Für bedenklich hält der Brokdorfer insbesondere die Bauweise der 93 Meter langen, 27 Meter breiten und 23 Meter hohen Halle, die in unmittelbarer Nachbarschaft zum Kraftwerk errichtet werden soll. Nach Hinrichsens Darstellung geben die Castorbehälter bei ihrer Einlagerung noch Temperaturen von bis zu 80 Grad ab. Ob der Betonboden dieser Wärme auf Dauer standhalten könne, hält Hinrichsen für fraglich. Problematisch werde es auch, wenn sich herausstellen sollte, dass den Castorbehältern noch radioaktive Stoffe anhaften. Weder für Mitarbeiter noch für etwaige Emissionen sei Vorsorge getroffen. Der Vollständigkeit halber fügt Hinrichsen auch noch die möglichen Gefährdungen durch Korrosion, Erdbeben, Flugzeugabstürze, Hochwasser und Sabotage hinzu.

Ein besonderer Kritikpunkt ist für Hinrichsen auch die mögliche Nutzungszeit der Halle. Er befürchtet, dass das Zwischenlager bis zu 40 Jahre nach der geplanten Abschaltung von Brokdorf (2019) in Betrieb bleiben wird - vielleicht sogar noch darüber hinaus, wenn in dieser Zeit kein Endlager bereitgestellt wird.

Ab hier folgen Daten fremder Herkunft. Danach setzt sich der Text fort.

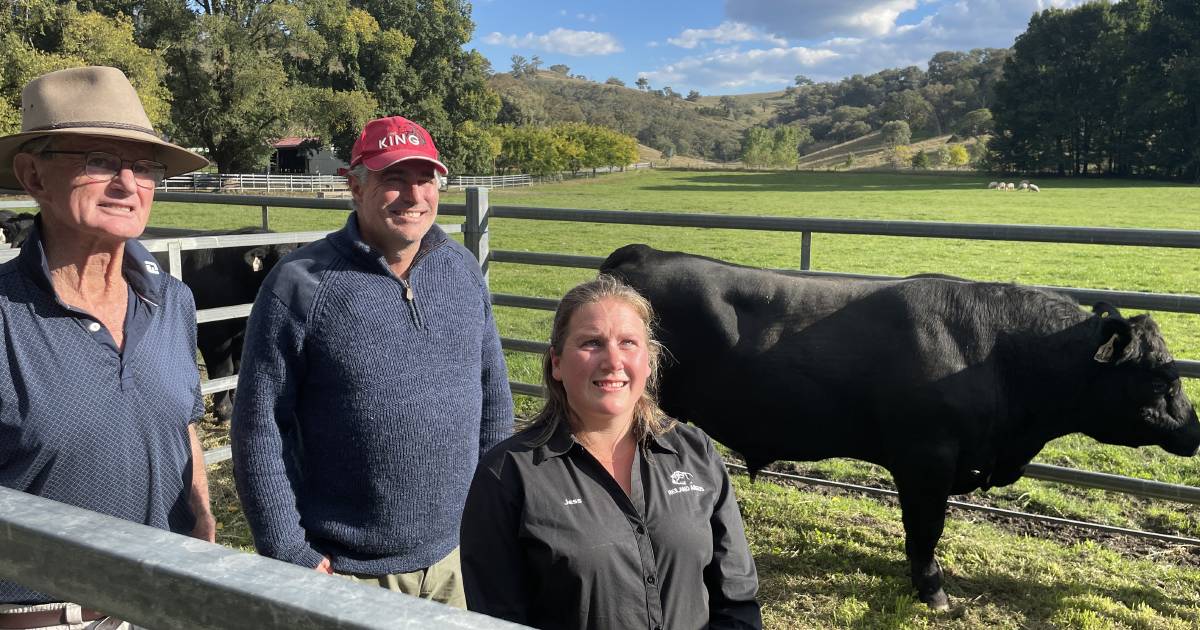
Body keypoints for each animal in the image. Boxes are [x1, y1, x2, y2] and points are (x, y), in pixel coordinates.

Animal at [600, 243, 1200, 607]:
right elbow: (924, 529)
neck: (997, 355)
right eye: (1157, 376)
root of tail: (644, 253)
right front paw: (932, 591)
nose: (1193, 429)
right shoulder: (926, 461)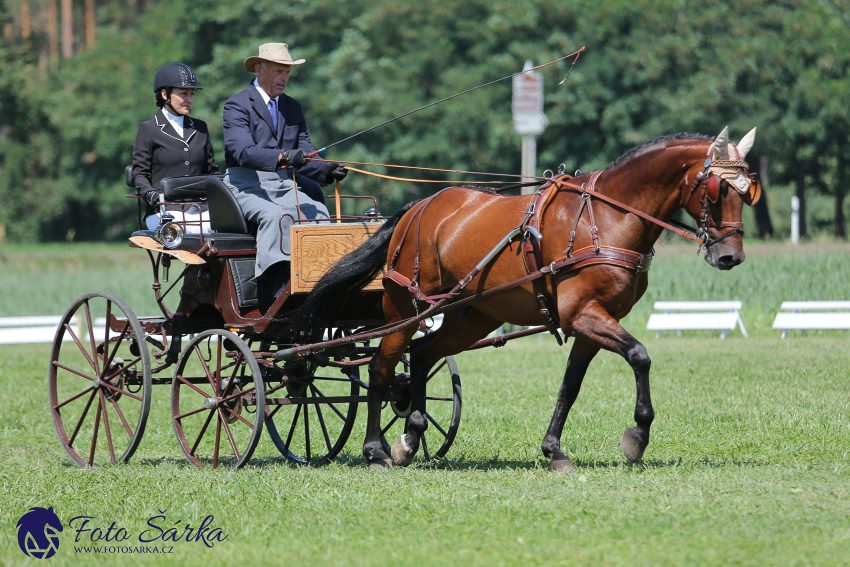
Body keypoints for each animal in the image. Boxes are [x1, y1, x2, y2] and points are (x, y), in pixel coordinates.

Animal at [294, 127, 760, 470]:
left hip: (469, 316)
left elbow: (570, 386)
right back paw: (376, 450)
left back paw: (410, 436)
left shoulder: (590, 322)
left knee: (423, 356)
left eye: (748, 192)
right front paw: (637, 437)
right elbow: (640, 355)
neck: (608, 217)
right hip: (404, 310)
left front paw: (554, 450)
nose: (731, 256)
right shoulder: (582, 314)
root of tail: (417, 208)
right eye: (718, 190)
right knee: (380, 368)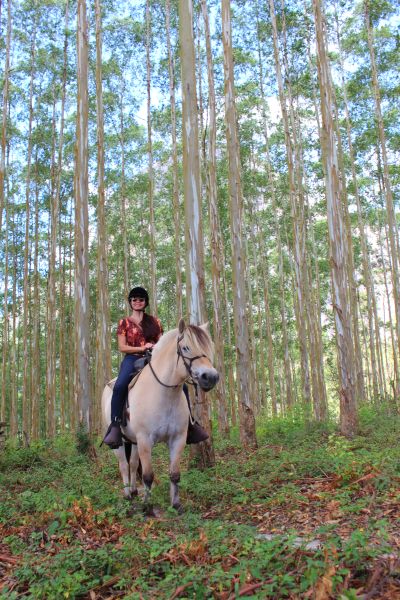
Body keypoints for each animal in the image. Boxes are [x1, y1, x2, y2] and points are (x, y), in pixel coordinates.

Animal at [100, 318, 219, 510]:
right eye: (186, 348)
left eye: (209, 347)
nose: (211, 377)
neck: (164, 394)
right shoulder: (145, 439)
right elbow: (148, 475)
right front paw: (147, 506)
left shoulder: (177, 439)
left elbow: (175, 474)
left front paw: (176, 504)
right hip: (120, 442)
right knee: (124, 465)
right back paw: (127, 496)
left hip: (133, 441)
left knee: (133, 464)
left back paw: (133, 491)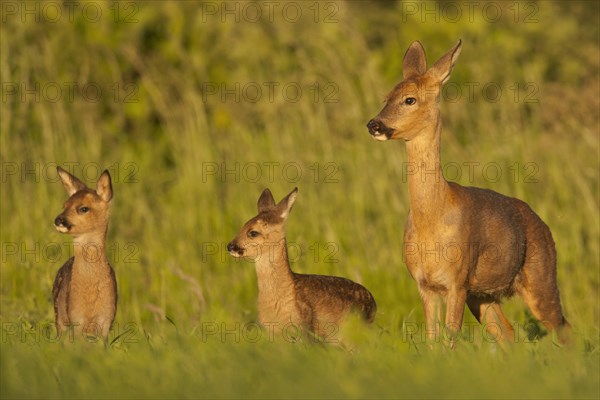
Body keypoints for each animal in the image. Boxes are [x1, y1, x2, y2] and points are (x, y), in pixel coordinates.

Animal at [52, 167, 117, 342]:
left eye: (83, 208)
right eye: (64, 205)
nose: (58, 220)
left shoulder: (107, 319)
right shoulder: (75, 318)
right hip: (59, 315)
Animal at [368, 41, 568, 346]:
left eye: (409, 100)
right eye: (386, 97)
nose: (374, 124)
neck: (433, 220)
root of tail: (544, 224)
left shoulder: (457, 281)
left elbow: (450, 339)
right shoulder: (425, 284)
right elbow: (432, 340)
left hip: (541, 274)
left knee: (563, 327)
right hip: (483, 295)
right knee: (508, 334)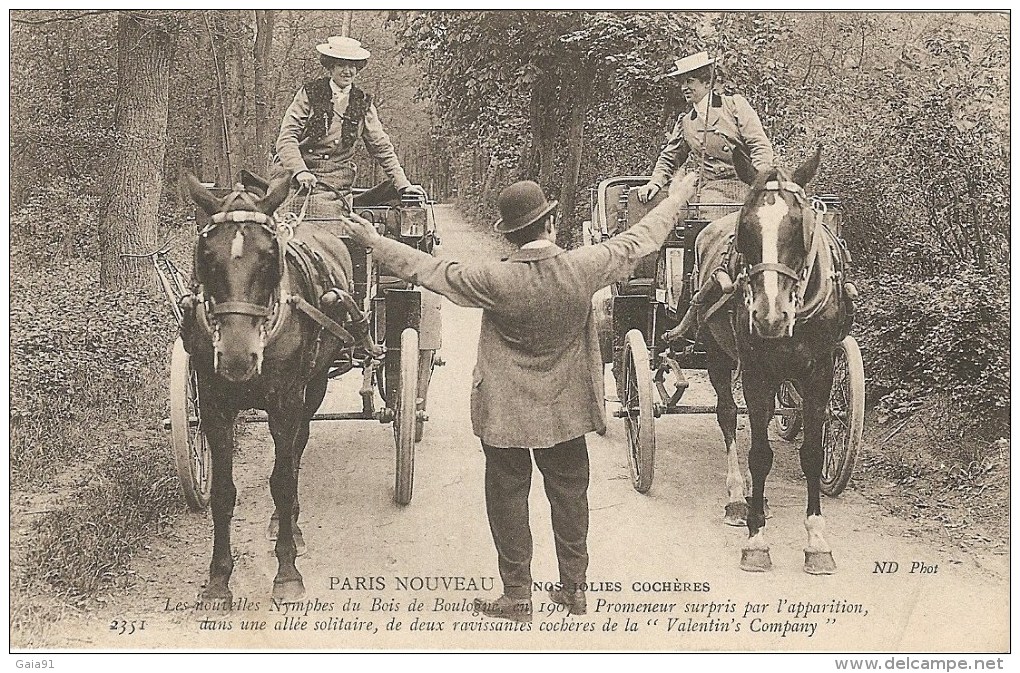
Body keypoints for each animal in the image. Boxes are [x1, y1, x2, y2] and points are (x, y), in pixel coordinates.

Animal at [183, 174, 375, 603]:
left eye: (271, 257)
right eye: (206, 255)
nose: (237, 357)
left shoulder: (286, 402)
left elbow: (283, 482)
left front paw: (287, 572)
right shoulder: (214, 405)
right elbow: (223, 492)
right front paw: (218, 578)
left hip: (314, 382)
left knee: (297, 447)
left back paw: (291, 524)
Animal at [693, 146, 852, 575]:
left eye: (800, 227)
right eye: (746, 229)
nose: (769, 316)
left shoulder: (821, 371)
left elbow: (812, 454)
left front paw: (816, 541)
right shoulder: (754, 371)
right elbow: (760, 455)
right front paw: (756, 539)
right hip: (716, 355)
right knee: (728, 416)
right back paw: (738, 497)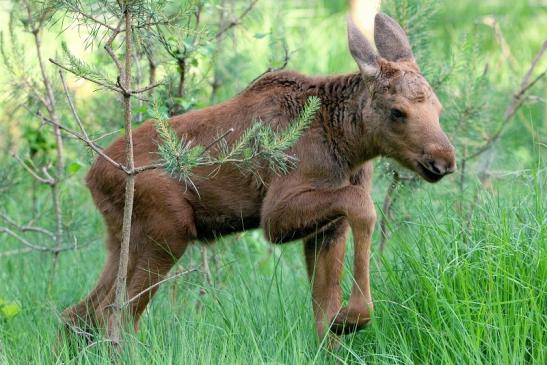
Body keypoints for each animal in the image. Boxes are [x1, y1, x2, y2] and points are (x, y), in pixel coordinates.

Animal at [64, 12, 456, 340]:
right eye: (397, 111)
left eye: (438, 108)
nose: (444, 160)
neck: (349, 147)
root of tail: (92, 176)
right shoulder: (275, 215)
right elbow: (363, 206)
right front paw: (353, 317)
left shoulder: (328, 228)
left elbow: (323, 314)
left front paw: (344, 320)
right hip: (166, 228)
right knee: (117, 315)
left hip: (123, 236)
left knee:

Bei der E.ON-Kernkraft sieht man das Thema derzeit ganz nüchtern. Sprecherin Dr. Petra Uhlmann bestätigte, dass der Bauantrag für die Zwischenlager-Halle inzwischen gestellt wurde. Kritik an Größe und Zeitrahmen wies sie zurück. Das Lager sei für eine Laufzeit von 40 Jahren ausgelegt, sagte sie. Es müsse so dimensioniert sein, dass alle in diesem Zeitraum anfallenden radioaktiven Stoffe eingelagert werden können - von den derzeit im Abklingbecken befindlichen Brennstäben bis zum gesamten Kern, der bei der späteren Abschaltung untergebracht werden müsse. "Wir können uns keine Wege verbauen", wies Petra Uhlmann auch daraufhin, dass angesichts zahlreicher Unwägbarkeiten für den Betreiber die Betriebssicherheit von Brokdorf gewährleistet bleiben müsse. Vor diesem Hintergrund sei auch eine mögliche Verlängerung der Brokdorf-Laufzeit über 2019 hinaus berücksichtigt, was durch die im Energiekonsens verankerte Möglichkeit der Übertragung von Stromkontingenten möglich wäre. Im übrigen seien die Anträge für alle Kraftwerke bereits vor den Festlegungen im - bislang erst paraphierten - Energiekonsens mit der Bundesregierung erstellt worden. Abschließend sagte die Sprecherin, dass auch Größe und Ausgestaltung der Halle Bestandteil der atomrechtlichen Genehmigung seien, die derzeit aber noch ausstehe.